Estava há meses escrito nas estrelas e, esta quinta feira, o primeiro-ministro demoliu as últimas dúvidas que pudessem subsistir: Mário Centeno vai ser governador do Banco de Portugal. Vai sê-lo perante críticas sobre a sua opção por sair do Governo; vai sê-lo quando o Parlamento aprovou na generalidade uma proposta de lei que visa criar um período de nojo para travar o trânsito directo entre o Governo e entidades reguladoras; vai sê-lo contra a opinião dos partidos com assento parlamentar. Para um Governo minoritário, a decisão é uma prova de força, de confiança ou de soberba. António Costa tinha levado longe de mais a defesa do seu ex-ministro das Finanças para poder recuar sem ter de pagar o ónus de uma derrota política.

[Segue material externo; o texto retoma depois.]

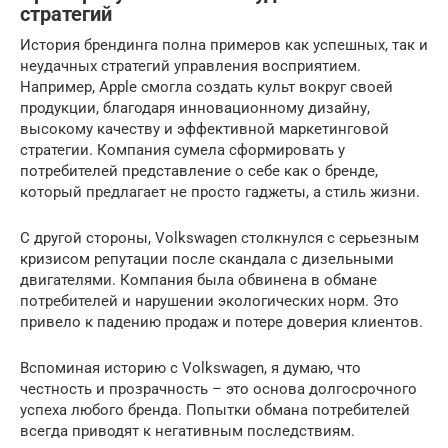
стратегий
История брендинга полна примеров как успешных, так и
неудачных стратегий управления восприятием.
Например, Apple смогла создать культ вокруг своей
продукции, благодаря инновационному дизайну,
высокому качеству и эффективной маркетинговой
стратегии. Компания сумела сформировать у
потребителей представление о себе как о бренде,
который предлагает не просто гаджеты, а стиль жизни.
С другой стороны, Volkswagen столкнулся с серьезным
кризисом репутации после скандала с дизельными
двигателями. Компания была обвинена в обмане
потребителей и нарушении экологических норм. Это
привело к падению продаж и потере доверия клиентов.
Вспоминая историю с Volkswagen, я думаю, что
честность и прозрачность – это основа долгосрочного
успеха любого бренда. Попытки обмана потребителей
всегда приводят к негативным последствиям.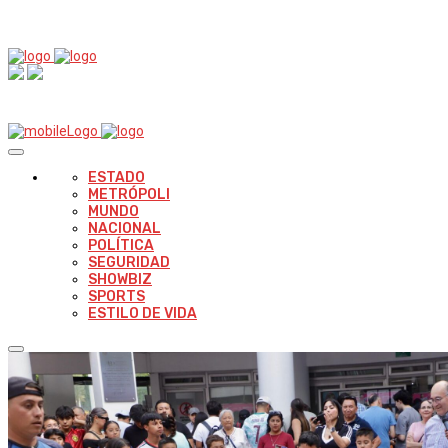
ESTADO
METRÓPOLI
MUNDO
NACIONAL
POLÍTICA
SEGURIDAD
SHOWBIZ
SPORTS
ESTILO DE VIDA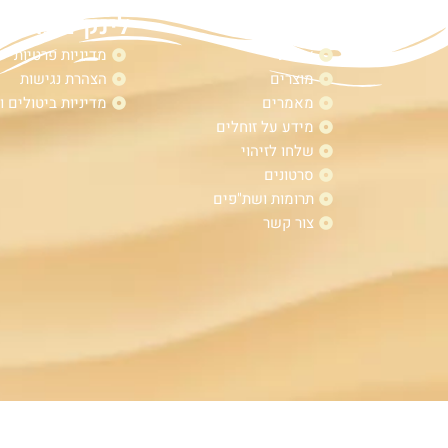
מפת אתר
לינקים נוספי
אודות
מדיניות פרטיות
מוצרים
הצהרת נגישות
מאמרים
מדיניות ביטולים ו
מידע על זוחלים
שלחו לזיהוי
סרטונים
תרומות ושת"פים
צור קשר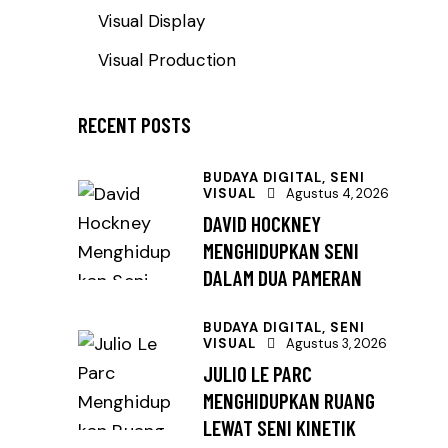
Visual Display
Visual Production
RECENT POSTS
BUDAYA DIGITAL,
SENI
VISUAL
Agustus 4, 2026
DAVID HOCKNEY
MENGHIDUPKAN SENI
DALAM DUA PAMERAN
BUDAYA DIGITAL,
SENI
VISUAL
Agustus 3, 2026
JULIO LE PARC
MENGHIDUPKAN RUANG
LEWAT SENI KINETIK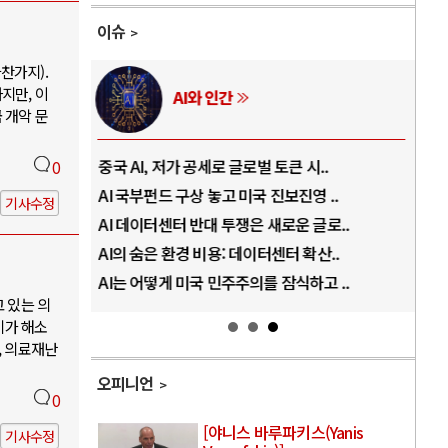
이슈
찬가지).
지만, 이
AI와 인간
 개악 문
..
중국 AI, 저가 공세로 글로벌 토큰 시..
전쟁
0
럼프
AI 국부펀드 구상 놓고 미국 진보진영 ..
EU
기사수정
경
AI 데이터센터 반대 투쟁은 새로운 글로..
나토
AI의 숨은 환경 비용: 데이터센터 확산..
우크
지..
AI는 어떻게 미국 민주주의를 잠식하고 ..
러·
고 있는 의
기가 해소
, 의료재난
오피니언
0
[야니스 바루파키스(Yanis
기사수정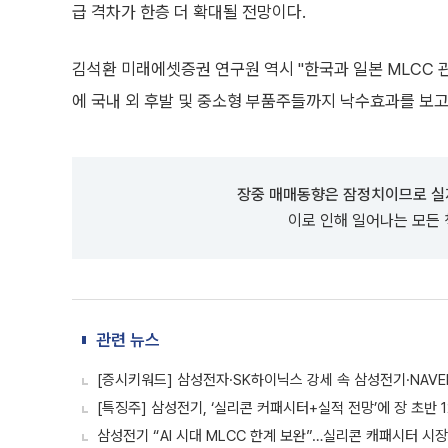
급 격차가 한층 더 확대될 전망이다.
김석환 미래에셋증권 연구원 역시 "한국과 일본 MLCC 
에 국내 외 후발 및 중소형 부품주들까지 낙수효과를 보고
장중 매매동향은 잠정치이므로 실
이로 인해 일어나는 모든
관련 뉴스
[증시키워드] 삼성전자·SK하이닉스 강세 속 삼성전기·NAVE
[특징주] 삼성전기, ‘실리콘 커패시터+실적 전망’에 장 초반 
삼성전기 “AI 시대 MLCC 한계 보완”…실리콘 캐패시터 시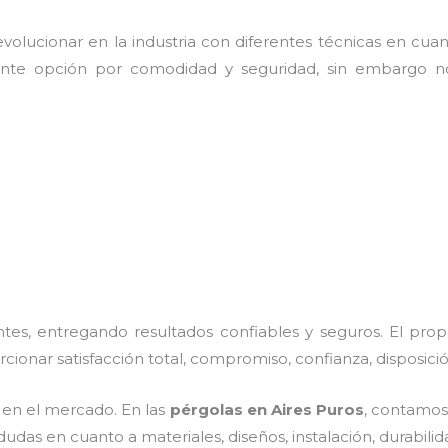
olucionar en la industria con diferentes técnicas en cuant
ente opción por comodidad y seguridad, sin embargo no
es, entregando resultados confiables y seguros. El prop
rcionar satisfacción total, compromiso, confianza, disposici
en el mercado. En las
pérgolas
en Aires Puros
, contamos
dudas en cuanto a materiales, diseños, instalación, durabil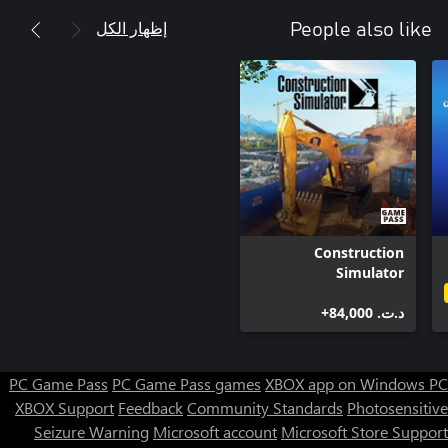
إظهار الكل
People also like
Construction
Simulator
د.ت.‏ 84,000+
PC Game Pass
PC Game Pass games
XBOX app on Windows PC
XBOX Support
Feedback
Community Standards
Photosensitive
Seizure Warning
Microsoft account
Microsoft Store Support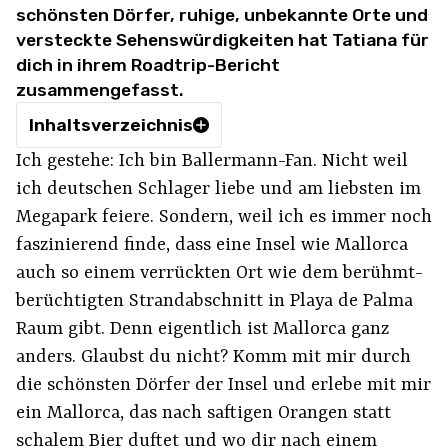
schönsten Dörfer, ruhige, unbekannte Orte und
versteckte Sehenswürdigkeiten hat Tatiana für
dich in ihrem Roadtrip-Bericht
zusammengefasst.
Inhaltsverzeichnis
Ich gestehe: Ich bin Ballermann-Fan. Nicht weil
ich deutschen Schlager liebe und am liebsten im
Megapark feiere. Sondern, weil ich es immer noch
faszinierend finde, dass eine Insel wie Mallorca
auch so einem verrückten Ort wie dem berühmt-
berüchtigten Strandabschnitt in Playa de Palma
Raum gibt. Denn eigentlich ist Mallorca ganz
anders. Glaubst du nicht? Komm mit mir durch
die schönsten Dörfer der Insel und erlebe mit mir
ein Mallorca, das nach saftigen Orangen statt
schalem Bier duftet und wo dir nach einem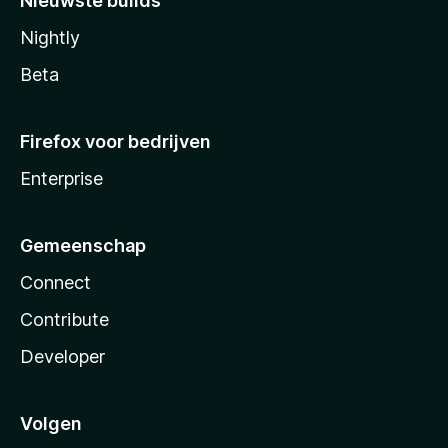
Nieuwste builds
Nightly
Beta
Firefox voor bedrijven
Enterprise
Gemeenschap
Connect
Contribute
Developer
Volgen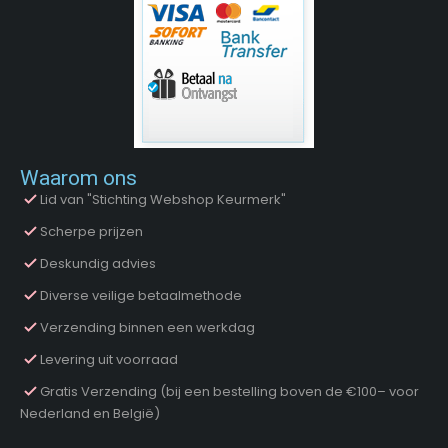
Waarom ons
Lid van "Stichting Webshop Keurmerk"
Scherpe prijzen
Deskundig advies
Diverse veilige betaalmethode
Verzending binnen een werkdag
Levering uit voorraad
Gratis Verzending (bij een bestelling boven de €100– voor
Nederland en België)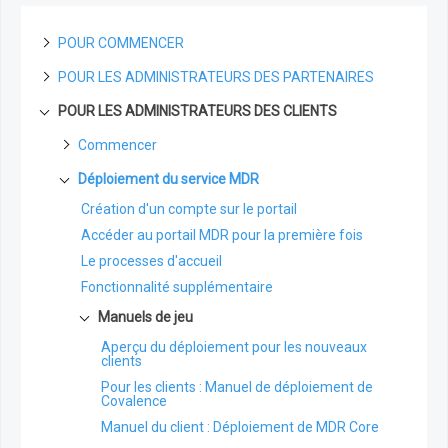
POUR COMMENCER
POUR LES ADMINISTRATEURS DES PARTENAIRES
A propos de Field Effect MDR
Comment fonctionne le Field Effect MDR
POUR LES ADMINISTRATEURS DES CLIENTS
Portail de Gestion des Licences
Niveaux de service de Field Effect MDR
Portail de gestion des licences : Vue d'ensemble
Pour les partenaires
Commencer
Gérer les utilisateurs LMP et les accès
Pour les partenaires : Guide de déploiement de
Premières étapes
Gestion de vos clients
Déploiement du service MDR
Covalence
Profil de Partenaire: Accès et Gestion
Protéger votre premier point d’accès
Le sélecteur d'organisation pour les partenaires
Création d'un compte sur le portail
Embarquer un nouveau client de licence en volume
Déploiement de votre premier capteur réseau
Le point de vue des clients pour les partenaires
Accéder au portail MDR pour la première fois
Choisissez l'appareil : Scénarios d'exemple
Paramètres par défaut pour les partenaires
Le processes d'accueil
Gérer les licences en volume
Départ des clients (pour les partenaires)
Fonctionnalité supplémentaire
Demande de licences supplémentaires
Manuels de jeu
Consultation des accords de volume Beauceron
depuis le LMP
Aperçu du déploiement pour les nouveaux
clients
Pour les clients : Manuel de déploiement de
Covalence
Manuel du client : Déploiement de MDR Core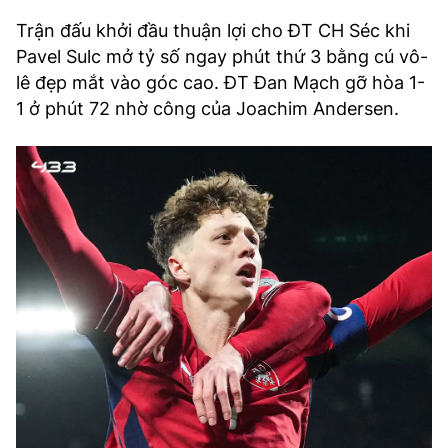
Trận đấu khởi đầu thuận lợi cho ĐT CH Séc khi
Pavel Sulc mở tỷ số ngay phút thứ 3 bằng cú vô-
lê đẹp mắt vào góc cao. ĐT Đan Mạch gỡ hòa 1-
1 ở phút 72 nhờ công của Joachim Andersen.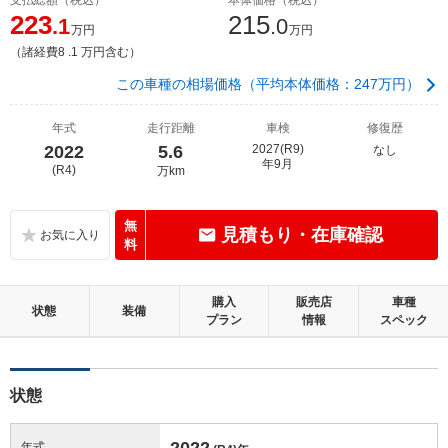
223
215
.1
.0
万円
万円
（諸経費8 .1 万円含む）
この車種の相場価格（平均本体価格：247万円）
年式
走行距離
車検
修復歴
2022
5.6
2027(R9)
なし
年9月
(R4)
万km
無
見積もり・在庫確認
料
購入
販売店
車種
状態
装備
プラン
情報
スペック
状態
2022
年式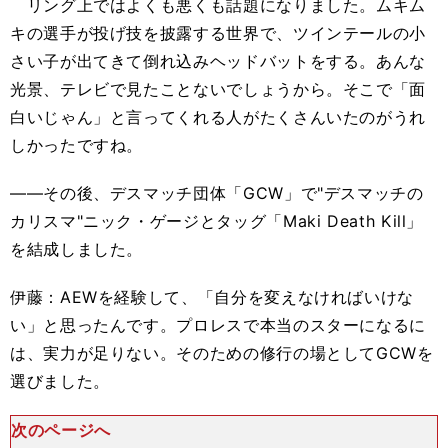
リング上ではよくも悪くも話題になりました。ムキム
キの選手が投げ技を披露する世界で、ツインテールの小
さい子が出てきて倒れ込みヘッドバットをする。あんな
光景、テレビで見たことないでしょうから。そこで「面
白いじゃん」と言ってくれる人がたくさんいたのがうれ
しかったですね。
――その後、デスマッチ団体「GCW」で"デスマッチの
カリスマ"ニック・ゲージとタッグ「Maki Death Kill」
を結成しました。
伊藤：AEWを経験して、「自分を変えなければいけな
い」と思ったんです。プロレスで本当のスターになるに
は、実力が足りない。そのための修行の場としてGCWを
選びました。
次のページへ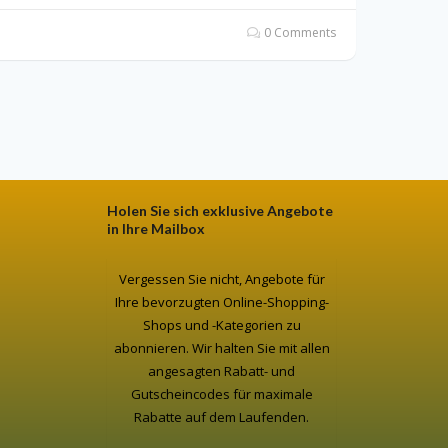
0 Comments
Holen Sie sich exklusive Angebote
in Ihre Mailbox
Vergessen Sie nicht, Angebote für
Ihre bevorzugten Online-Shopping-
Shops und -Kategorien zu
abonnieren. Wir halten Sie mit allen
angesagten Rabatt- und
Gutscheincodes für maximale
Rabatte auf dem Laufenden.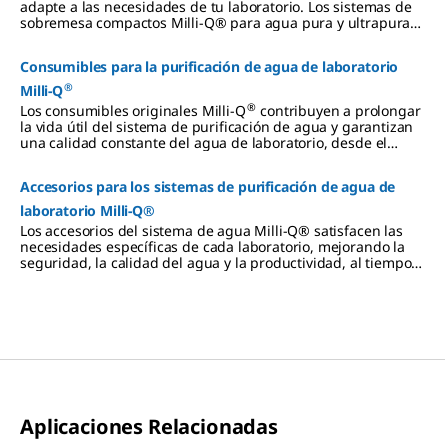
adapte a las necesidades de tu laboratorio. Los sistemas de
sobremesa compactos Milli-Q® para agua pura y ultrapura
pueden satisfacer tus requisitos en cuanto a aplicación,
calidad, volumen, espacio y presupuesto.
Consumibles para la purificación de agua de laboratorio
®
Milli-Q
®
Los consumibles originales Milli-Q
contribuyen a prolongar
la vida útil del sistema de purificación de agua y garantizan
una calidad constante del agua de laboratorio, desde el
pretratamiento, la purificación y el refinado hasta el
almacenamiento y la distribución.
Accesorios para los sistemas de purificación de agua de
laboratorio Milli-Q®
Los accesorios del sistema de agua Milli-Q® satisfacen las
necesidades específicas de cada laboratorio, mejorando la
seguridad, la calidad del agua y la productividad, al tiempo
que permiten ahorrar espacio en la mesa de trabajo.
Aplicaciones Relacionadas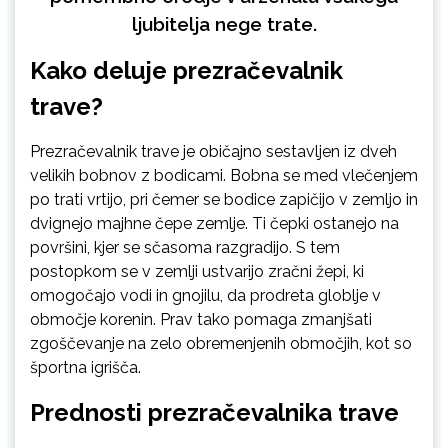
ljubitelja nege trate.
Kako deluje prezračevalnik
trave?
Prezračevalnik trave je običajno sestavljen iz dveh
velikih bobnov z bodicami. Bobna se med vlečenjem
po trati vrtijo, pri čemer se bodice zapičijo v zemljo in
dvignejo majhne čepe zemlje. Ti čepki ostanejo na
površini, kjer se sčasoma razgradijo. S tem
postopkom se v zemlji ustvarijo zračni žepi, ki
omogočajo vodi in gnojilu, da prodreta globlje v
območje korenin. Prav tako pomaga zmanjšati
zgoščevanje na zelo obremenjenih območjih, kot so
športna igrišča.
Prednosti prezračevalnika trave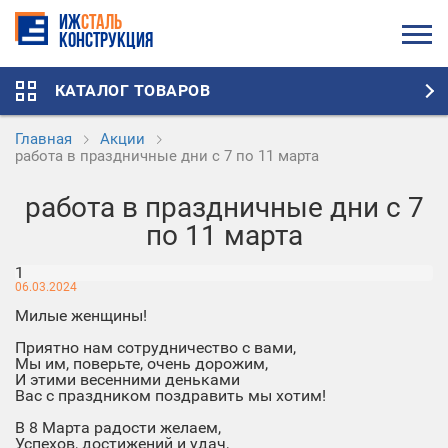
ИЖ
СТАЛЬ
Конструкция
КАТАЛОГ ТОВАРОВ
Главная
Акции
работа в праздничные дни с 7 по 11 марта
работа в праздничные дни с 7
по 11 марта
1
06.03.2024
Милые женщины!
Приятно нам сотрудничество с вами,
Мы им, поверьте, очень дорожим,
И этими весенними деньками
Вас с праздником поздравить мы хотим!
В 8 Марта радости желаем,
Успехов, достижений и удач,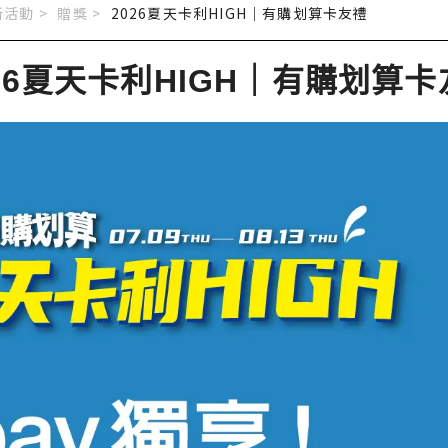
活動 >
贈獎
>
2026夏天卡利HIGH｜有購划算卡友禮
26夏天卡利HIGH｜有購划算卡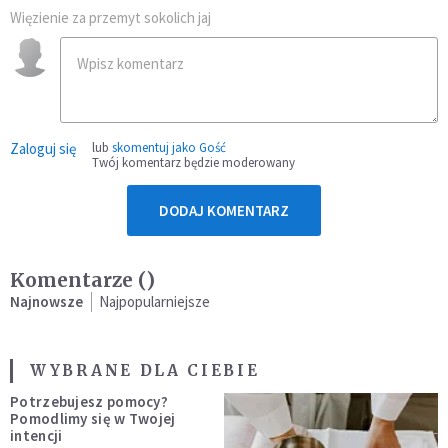
Więzienie za przemyt sokolich jaj
Zaloguj się
lub
skomentuj jako Gość
Twój komentarz będzie moderowany
DODAJ KOMENTARZ
Komentarze (
)
Najnowsze
Najpopularniejsze
WYBRANE DLA CIEBIE
Potrzebujesz pomocy?
Pomodlimy się w Twojej
intencji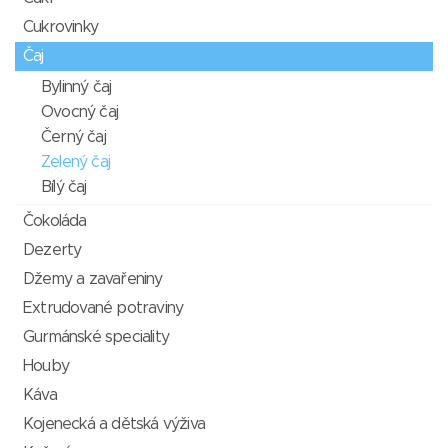
Cukrovinky
Čaj
Bylinný čaj
Ovocný čaj
Černý čaj
Zelený čaj
Bílý čaj
Čokoláda
Dezerty
Džemy a zavařeniny
Extrudované potraviny
Gurmánské speciality
Houby
Káva
Kojenecká a dětská výživa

O que importa agora saber é se esta decisão fecha um capítulo ou se abre uma nova página no clima político. A nomeação de Mário Centeno tem a seu favor um currículo, principalmente o que foi preenchido ao longo de cinco anos no Ministério das Finanças. É uma garantia de competência, mas não basta para reunir todas as condições para um cargo frequentemente exposto às influências das políticas do Governo. Centeno nomeou os auditores que o vão fiscalizar, decidiu sobre o Novo Banco ou sobre a CGD, pronunciou-se sobre o Montepio e agora vai ter muito provavelmente de decidir como supervisor sobre as suas próprias decisões enquanto ministro. Fá-lo-á com competência, certamente; usará todo o escrúpulo, não se duvida; perseguirá o interesse público, com certeza. Mas na alta esfera da regulação seria sempre melhor encontrar alguém sem um passado a defender.
O Governo não quis seguir esta leitura e tem legitimidade para assim decidir. Mas pagará um preço político pela sua decisão. Sempre que houver um problema com um banco, o que infelizmente não é improvável, Mário Centeno será visto como alguém do círculo próximo de António Costa e não como um quadro com altas referências académicas ou pergaminhos políticos no mundo das Finanças. Numa altura em que precisa mais do que nunca de apoios (agora à esquerda, mais à frente do PSD) para governar em acalmação, criou um pequeno espinho que vai irritar os seus parceiros e ainda mais os seus adversários. Por muito que Centeno não desmereça o lugar, há no ar muitas opções que desaconselhavam a sua escolha. O primeiro-ministro não foi por aí e a sua escolha não é o fim do mundo: é apenas uma opção politicamente errada, que nem protege a credibilidade da supervisão bancária, nem a consistência do Governo.